The Revolution as Opportunity

Though the resident population suffered hardship during the early years of the war, this was not of immediate concern to the government or to the merchants involved in the fish trade. The British government still frowned on large-scale settlement in Newfoundland, and merchants there regarded the Revolution as an opportunity to eliminate American competition in the supply trade. The fact that prices for food soared to triple their usual price was simply an additional bonus, and though that perception gave way to alarm when the full implications of the Revolution for Newfoundland's provisioning needs became apparent, the crisis could be seen as advantageous rather than harmful.

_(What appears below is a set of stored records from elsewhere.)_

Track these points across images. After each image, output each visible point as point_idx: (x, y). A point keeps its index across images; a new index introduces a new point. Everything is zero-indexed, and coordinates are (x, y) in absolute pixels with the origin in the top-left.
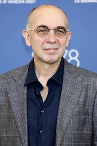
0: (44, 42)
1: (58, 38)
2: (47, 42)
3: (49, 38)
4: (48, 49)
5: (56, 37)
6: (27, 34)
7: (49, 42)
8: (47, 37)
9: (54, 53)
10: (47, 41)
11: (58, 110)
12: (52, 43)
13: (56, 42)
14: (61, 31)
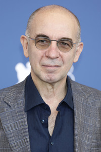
0: (42, 57)
1: (61, 53)
2: (47, 57)
3: (49, 51)
4: (47, 66)
5: (59, 51)
6: (25, 41)
7: (48, 57)
8: (47, 50)
9: (55, 71)
10: (47, 55)
11: (74, 141)
12: (52, 59)
13: (58, 58)
14: (65, 44)
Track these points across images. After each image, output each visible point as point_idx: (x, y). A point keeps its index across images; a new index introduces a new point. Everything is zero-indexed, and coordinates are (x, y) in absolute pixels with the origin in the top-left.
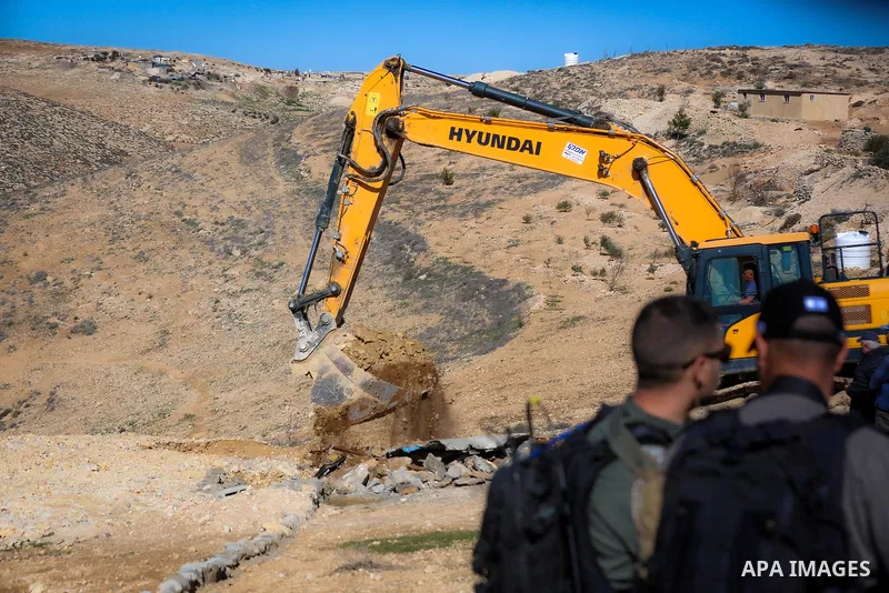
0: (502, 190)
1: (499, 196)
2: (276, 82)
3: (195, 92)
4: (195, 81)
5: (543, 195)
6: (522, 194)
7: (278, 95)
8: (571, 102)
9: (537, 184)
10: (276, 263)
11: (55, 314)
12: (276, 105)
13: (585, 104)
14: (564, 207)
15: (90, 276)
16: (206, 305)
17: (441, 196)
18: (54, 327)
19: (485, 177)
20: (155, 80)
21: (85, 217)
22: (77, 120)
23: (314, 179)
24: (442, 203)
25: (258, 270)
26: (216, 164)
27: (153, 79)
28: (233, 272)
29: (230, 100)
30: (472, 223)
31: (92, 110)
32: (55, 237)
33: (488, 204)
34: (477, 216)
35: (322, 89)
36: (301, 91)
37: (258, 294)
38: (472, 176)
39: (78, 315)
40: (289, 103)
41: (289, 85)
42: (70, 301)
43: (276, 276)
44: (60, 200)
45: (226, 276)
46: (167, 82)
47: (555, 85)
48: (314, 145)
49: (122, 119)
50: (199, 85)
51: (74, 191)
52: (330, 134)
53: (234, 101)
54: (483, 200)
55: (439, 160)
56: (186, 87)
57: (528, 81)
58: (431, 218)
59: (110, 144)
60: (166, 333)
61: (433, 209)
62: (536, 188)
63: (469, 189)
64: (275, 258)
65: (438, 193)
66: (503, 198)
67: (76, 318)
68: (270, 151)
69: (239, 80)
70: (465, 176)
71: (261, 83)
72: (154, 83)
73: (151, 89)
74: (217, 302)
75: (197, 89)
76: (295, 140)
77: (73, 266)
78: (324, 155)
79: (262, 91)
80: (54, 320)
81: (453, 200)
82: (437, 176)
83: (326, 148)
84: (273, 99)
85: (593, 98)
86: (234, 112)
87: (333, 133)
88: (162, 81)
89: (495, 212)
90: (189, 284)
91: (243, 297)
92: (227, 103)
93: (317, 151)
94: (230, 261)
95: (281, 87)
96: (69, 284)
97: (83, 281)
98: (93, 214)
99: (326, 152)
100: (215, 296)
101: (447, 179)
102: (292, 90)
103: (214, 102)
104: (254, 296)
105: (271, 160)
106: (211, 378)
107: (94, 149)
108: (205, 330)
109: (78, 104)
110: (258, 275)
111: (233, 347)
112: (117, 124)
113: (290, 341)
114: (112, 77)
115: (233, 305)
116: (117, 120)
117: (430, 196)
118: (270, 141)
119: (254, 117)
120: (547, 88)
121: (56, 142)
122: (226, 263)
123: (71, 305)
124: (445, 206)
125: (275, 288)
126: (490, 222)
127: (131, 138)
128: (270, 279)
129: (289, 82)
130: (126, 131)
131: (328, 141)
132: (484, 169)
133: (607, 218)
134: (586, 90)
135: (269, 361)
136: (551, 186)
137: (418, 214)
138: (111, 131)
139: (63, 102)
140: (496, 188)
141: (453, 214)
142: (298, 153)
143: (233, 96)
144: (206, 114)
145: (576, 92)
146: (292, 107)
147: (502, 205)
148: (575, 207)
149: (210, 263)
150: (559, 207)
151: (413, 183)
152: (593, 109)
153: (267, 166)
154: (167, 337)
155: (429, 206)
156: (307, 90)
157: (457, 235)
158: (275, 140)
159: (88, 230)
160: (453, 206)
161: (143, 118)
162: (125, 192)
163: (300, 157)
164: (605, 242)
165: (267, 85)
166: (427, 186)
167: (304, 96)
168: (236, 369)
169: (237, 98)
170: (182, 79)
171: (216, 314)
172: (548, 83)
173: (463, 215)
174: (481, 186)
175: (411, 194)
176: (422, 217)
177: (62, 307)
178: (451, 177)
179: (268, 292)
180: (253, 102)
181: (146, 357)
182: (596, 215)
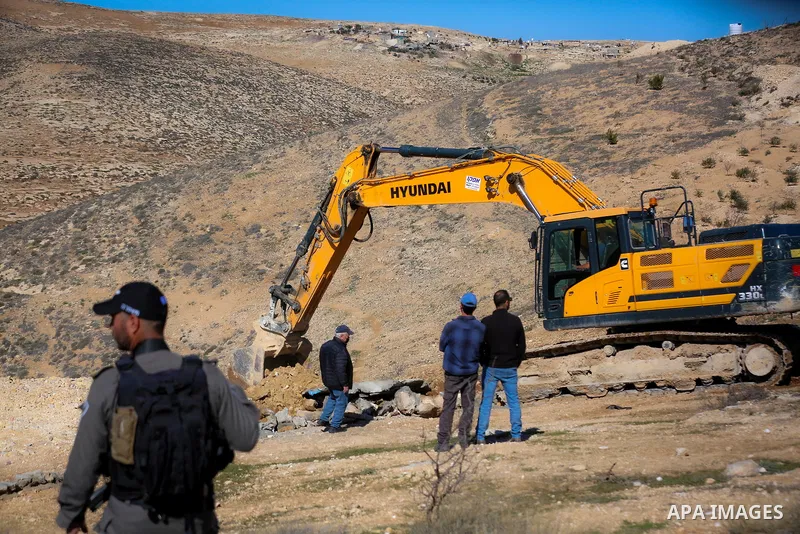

From 1776 to 1779 the fishery and trade generally thrived. In part this was because the Americans had been eliminated from the North Atlantic cod fishery and trade. Then, in preparation for their own entry into the conflict, the French abandoned their fishery. These two developments gave the English fishery exclusive access to the European markets, where prices had climbed in response to dwindling and insecure supplies of fish. These price increases more than compensated for any losses caused by the outbreak of the war. According to one observer at the time, "the balance of gain exceeds anything they have seen for seven years."

St. John's Harbour, 1780
St. John's Harbour, n.d.
From 1776 to 1779 the fishery and trade in Newfoundland generally thrived.
Watercolour possibly by Nicholas Pocock. Courtesy of Library and Archives Canada, Acc. No. 1996-381.

The removal of the Americans also opened up new opportunities in the West Indies for Newfoundland merchants. From 1771 to 1773 the West Indies imported 160,000 quintals of dry fish and 16,000 barrels of pickled fish. Most of this was supplied by the Yankees, with Newfoundland merchants providing only 25-30,000 quintals. When the Americans left this trade, English-based merchants were slow to take their place. They preferred not to get into the business of producing the "refuse fish" which the Caribbean market favoured. Refuse fish fetched a lower price, and the Caribbean fish trade was not as profitable as the European trade. But more importantly, once they discharged their cargoes, their ships would have nothing to carry from the West Indies to England, since the sugar trade to England was in other hands.

However, the emerging community of Newfoundland-based merchants was very much interested in this trade. They saw they could develop a reciprocating commercial pattern, in which ships carried fish to the Caribbean and returned with molasses and rum. Such a trade stimulated shipbuilding and shipping at Newfoundland and through the employment this provided, settlement as well.